DIRECTIONS FOR THIS TASK. Please reproduce, exactly and in full, the lines running from the one that contains "1, 16 Положения по бухгалтерскому учету" to the end of the entries.

[DATA — start]

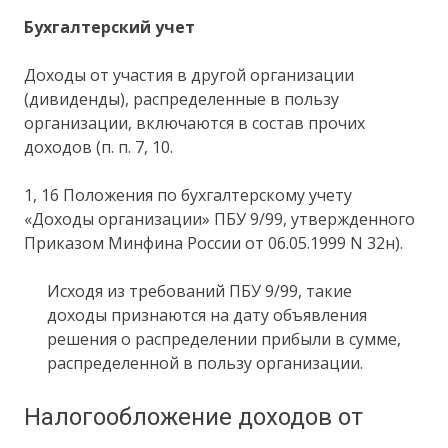
Бухгалтерский учет
Доходы от участия в другой организации
(дивиденды), распределенные в пользу
организации, включаются в состав прочих
доходов (п. п. 7, 10.
1, 16 Положения по бухгалтерскому учету
«Доходы организации» ПБУ 9/99, утвержденного
Приказом Минфина России от 06.05.1999 N 32н).
Исходя из требований ПБУ 9/99, такие
доходы признаются на дату объявления
решения о распределении прибыли в сумме,
распределенной в пользу организации.
Налогообложение доходов от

[DATA — finish]

THE COMPLETED TASK.
1, 16 Положения по бухгалтерскому учету
«Доходы организации» ПБУ 9/99, утвержденного
Приказом Минфина России от 06.05.1999 N 32н).
Исходя из требований ПБУ 9/99, такие
доходы признаются на дату объявления
решения о распределении прибыли в сумме,
распределенной в пользу организации.
Налогообложение доходов от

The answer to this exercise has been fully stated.